▸ Excerpted text
===============
To see this, let's make a copy of the DataFrame:

In [None]:
dataframe_to_modify = df.copy()
dataframe_to_modify

Now, we can update it in place:

In [None]:
dataframe_to_modify["d"] = s4

In [None]:
dataframe_to_modify

## Understanding Indexes

So far, we've only worked with indexes that represent row numbers (at least in
some original sense).

But indexes can be more than just row numbers. They can be any unique
identifier for the rows.

In some cases, they can be a combination of columns that uniquely identifies
rows (for example, a combination of first name and last, as long as you don't
have people with identical first and last names).

Technically, pandas won't explicitly complain if they aren't unique, but many
operations will do confusing things if they're not unique! Some pandas experts
even discourage use of indexes at all for this reason. But some pandas
operations will give you DataFrame objects with non-trivial indexes, so you
will need to understand them anyway.

As long as you understand them, they don't have to be scary, and often they can
be useful.

### Changing the index

You can set the index of a DataFrame with the `set_index` method:

In [None]:
df_indexed = df.set_index("c")
df_indexed

Note that when a DataFrame like this is displayed, the index's column name is
in the second header row.
===============
▸ Source material

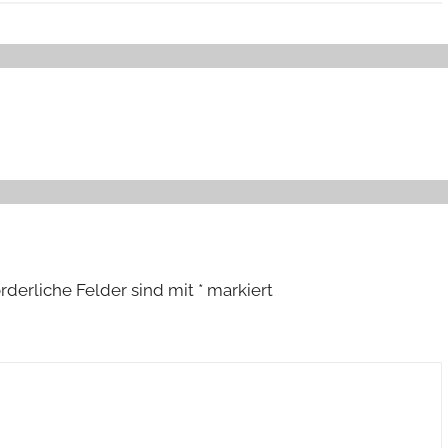
orderliche Felder sind mit
*
markiert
===============
▸ Exercise instructions
1) From the code lines of the pandas indexes tutorial, list every variable name.
2) Continue the pandas indexes tutorial from its last sentence, keeping its style.

▸ Exercise answers
1) df, dataframe_to_modify, s4, df_indexed

2)
The index is no longer a normal column:

In [None]:
df_indexed.columns

Remember that a DataFrame is roughly defined as a collection (`dict`) of Series
that share an index ("are aligned"). So, each of the columns in the DataFrame
now has `c` as its index:

In [None]:
df_indexed["a"]

In [None]:
df_indexed["b"]

We can now use `.loc[]` to select items along the new index with values from
that index:

In [None]:
df_indexed.loc["w":"y", ["a"]]

We can still use `.iloc[]` to access rows by their position:

In [None]:
df_indexed.iloc[1:3]

When you assign a column onto a DataFrame, remember that it will be aligned to
the index of the DataFrame. This is still true when the index isn't row
numbers.

Let's remind ourselves what that DataFrame looks like:

In [None]:
df_indexed

Let's add a new column to it:

In [None]:
s5 = pd.Series(data=[5, 6, 7, 8], index=["z", "y", "x", "w"])
s5

In [None]:
df5 = df_indexed.assign(d=s5)
df5

Now we're ready to explore `concat` and `join`.

## Concatenating DataFrames

`concat` is a function that takes a list of DataFrames and concatenates them
along either the "index" or "columns" axis.

We'll need two DataFrames:

In [None]:
df_a = pd.DataFrame({
    "a": [1, 2, 3, 4],
    "b": [2, 4, 6, 8],
    "idx": ["w", "x", "y", "z"],
}).set_index("idx")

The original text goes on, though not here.